Ich argumentiere ähnlich wie im englischen Beitrag unten in diesem zweisprachigen (deutsch/englisch) Beitrag.
From my comment here.
I agree, we need a wealth machine, i.e. capitalism, in place all over the world to make people richer and capable of devoting more resources to environmental issues.
However, Tim Worstall (in the article to which you have provided a link) uses phrases like “to benefit the environment”. A formulation like this still amounts to an unfortunate (and in Worstall’s case presumably an inadvertent) bow to green mythology.
Nothing benefits or hurts the environment, since the environment is not a conscious subject.
There simply is no Gaia, a higher being putatively setting the standards that we need to heed, a superior creature deserving to be admired, obeyed and emulated by us lower beings.

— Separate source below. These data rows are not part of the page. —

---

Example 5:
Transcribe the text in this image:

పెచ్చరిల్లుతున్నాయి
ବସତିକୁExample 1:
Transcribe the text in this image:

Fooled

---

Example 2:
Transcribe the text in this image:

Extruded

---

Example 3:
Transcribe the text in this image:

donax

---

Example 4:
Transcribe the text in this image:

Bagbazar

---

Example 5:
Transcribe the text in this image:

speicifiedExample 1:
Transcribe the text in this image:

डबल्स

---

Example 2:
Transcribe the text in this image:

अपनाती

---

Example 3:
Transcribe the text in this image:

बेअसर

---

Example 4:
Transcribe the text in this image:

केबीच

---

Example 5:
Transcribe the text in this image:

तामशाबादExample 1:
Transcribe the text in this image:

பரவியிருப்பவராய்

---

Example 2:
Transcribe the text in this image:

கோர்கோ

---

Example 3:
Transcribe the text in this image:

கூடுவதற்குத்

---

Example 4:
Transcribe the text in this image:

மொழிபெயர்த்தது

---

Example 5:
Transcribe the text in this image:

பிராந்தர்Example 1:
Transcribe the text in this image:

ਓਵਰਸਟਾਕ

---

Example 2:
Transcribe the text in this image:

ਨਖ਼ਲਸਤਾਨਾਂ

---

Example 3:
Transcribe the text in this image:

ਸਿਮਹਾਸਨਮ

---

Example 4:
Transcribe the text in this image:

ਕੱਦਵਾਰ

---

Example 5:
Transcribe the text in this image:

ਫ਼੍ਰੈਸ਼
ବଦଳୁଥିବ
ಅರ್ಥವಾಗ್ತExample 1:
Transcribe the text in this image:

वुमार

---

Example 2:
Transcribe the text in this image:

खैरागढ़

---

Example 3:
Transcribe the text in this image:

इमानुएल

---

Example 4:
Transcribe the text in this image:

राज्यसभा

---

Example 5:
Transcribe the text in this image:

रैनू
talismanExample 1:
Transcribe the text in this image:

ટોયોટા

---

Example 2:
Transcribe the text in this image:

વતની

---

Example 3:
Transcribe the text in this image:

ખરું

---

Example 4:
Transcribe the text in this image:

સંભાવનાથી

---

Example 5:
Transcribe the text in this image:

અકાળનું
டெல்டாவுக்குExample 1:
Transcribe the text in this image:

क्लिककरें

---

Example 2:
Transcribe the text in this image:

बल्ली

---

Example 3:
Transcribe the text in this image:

The environment is at best indifferent, but I think it is more appropriate to see it as the worst enemy we have. Unless we subordinate the environment (nature) to our needs and interests, it will quickly reveal its murderous “attitude” toward human beings.
Instead of reverting to Worstall’s misleading phrase (or similar phrases) we should emphasise in our writing that the issue is not “the environment” but “the relationship/interaction of man with the environment”. And this relationship can be conceptualised, comprehended and managed by man alone, certainly not by “the environment”.
The correct phrase is not “to benefit the environment” but “to benefit human beings through our dealings with the environment”. Environmentalism can have no other sensible meaning.
People who deify nature ( = the environment), turning it into a person or even a god, are back to the lowest stage of human development, giving up the foremost human talent, highly advanced nowadays — after countless generations of humans, expending much blood, sweat and tears, have handed these wonderful capabilities down to us — namely our ability to turn the environment into a tool and an arena for human betterment. The question whether something is “good or bad for the environment” is really the question whether something is “good or bad for human beings, given their needs and interest”.
Show no patience for those who pretend that
there are valid standards beyond fallible human counsel (which latter is dubious in the absence of freedom of speech and open discussion),
this supposed higher standard is objective and godly,
this allegedly sacred (but in fact utterly ill-conceived) standard happens to be identical with what the Greens think.